▶ _Text passage_
Earth rotation (erotat)
===========================================================================
 
 
Task Statement
--------------------------------------------------------
 
   Write a program that performs the following computations:
 
       1.   Convert the time string 2007 JAN 1 00:00:00 UTC to a double
            precision number representing seconds past J2000 TDB.
 
            In the following instructions, we'll call the result of this
            computation ET.
 
       2.   Compute the apparent position of the Moon as seen from the
            Earth in the IAU_EARTH reference frame at the epoch ET. Use
            light time and stellar aberration corrections. Display the
            planetocentric longitude and latitude of the Moon position
            vector in degrees.
 
       3.   Repeat the first computation using the ITRF93 reference frame.
            Display the results as above.
 
       4.   Compute the angular separation of the position vectors found
            the the previous two steps. Display the result in degrees.
 
   The following computations (steps 5-10) examine the cause of the angular
   offset found above, which is attributable to the rotation between the
   ITRF93 and IAU_EARTH frames. Steps 11 and up don't rely on the results
   of steps 5-10, so steps 5-10 may be safely skipped if they're not of
   interest to you.

▶ _Entries provided_

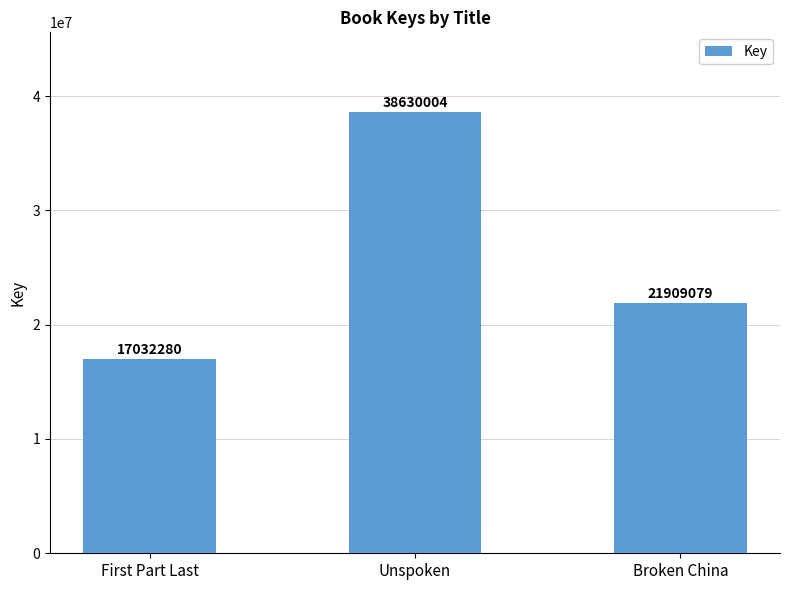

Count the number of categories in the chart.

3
* * *
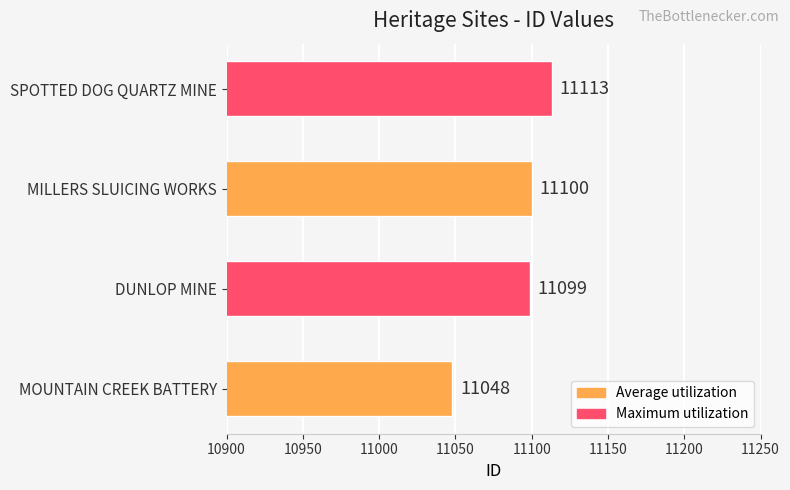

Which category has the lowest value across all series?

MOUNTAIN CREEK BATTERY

▶ _Things to do_
(a) Which corrections does the Earth rotation text say to use when computing the apparent position of the Moon?
(b) Please extend the Earth rotation text, picking up right after its final sentence.

▶ _Outputs in order_
(a) Light time and stellar aberration corrections.

(b)
   For each of the two epochs ET and ET + 100 days, examine the differences
   between the axes of the ITRF93 and IAU_EARTH frames using the following
   method:
 
       5.   Convert the epoch of interest to a string in the format style
            ``2007-MAY-16 02:29:00.000 (UTC).'' Display this string.
 
       6.   Look up the 3x3 position transformation matrix that converts
            vectors from the IAU_EARTH to the ITRF93 frame at the epoch of
            interest. We'll call the returned matrix RMAT.
 
       7.   Extract the first row of RMAT into a 3-vector, which we'll call
            ITRFX. This is the X-axis of the ITRF93 frame expressed
            relative to the IAU_EARTH frame.
 
       8.   Extract the third row of RMAT into a 3-vector, which we'll call
            ITRFZ. This is the Z-axis of the ITRF93 frame expressed
            relative to the IAU_EARTH frame.
 
       9.   Compute the angular separation between the vector ITRFX and the
            X-axis (1, 0, 0) of the IAU_EARTH frame. Display the result in
            degrees.
 
      10.   Compute the angular separation between the vector ITRFZ and the
            Z-axis (0, 0, 1) of the IAU_EARTH frame. Display the result in
            degrees.
 
   This is the end of the computations to be performed for the epochs ET
   and ET + 100 days. The following steps are part of a new computation.
 
   Find the azimuth and elevation of the apparent position of the Moon as
   seen from the DSN station DSS-13 by the following steps:
 
      11.   Find the apparent position vector of the Moon relative to the
            DSN station DSS-13 in the topocentric reference frame
            DSS-13_TOPO at epoch ET. Use light time and stellar aberration
            corrections.
 
            For this step, you'll need to have loaded a station SPK file
            providing geocentric station position vectors, as well as a
            frame kernel specifying topocentric reference frames centered
            at the respective DSN stations. (Other kernels will be needed
            as well; you must choose these.)
 
      12.   Convert the position vector to latitudinal coordinates. Use the
            routine cspice_reclat for this computation.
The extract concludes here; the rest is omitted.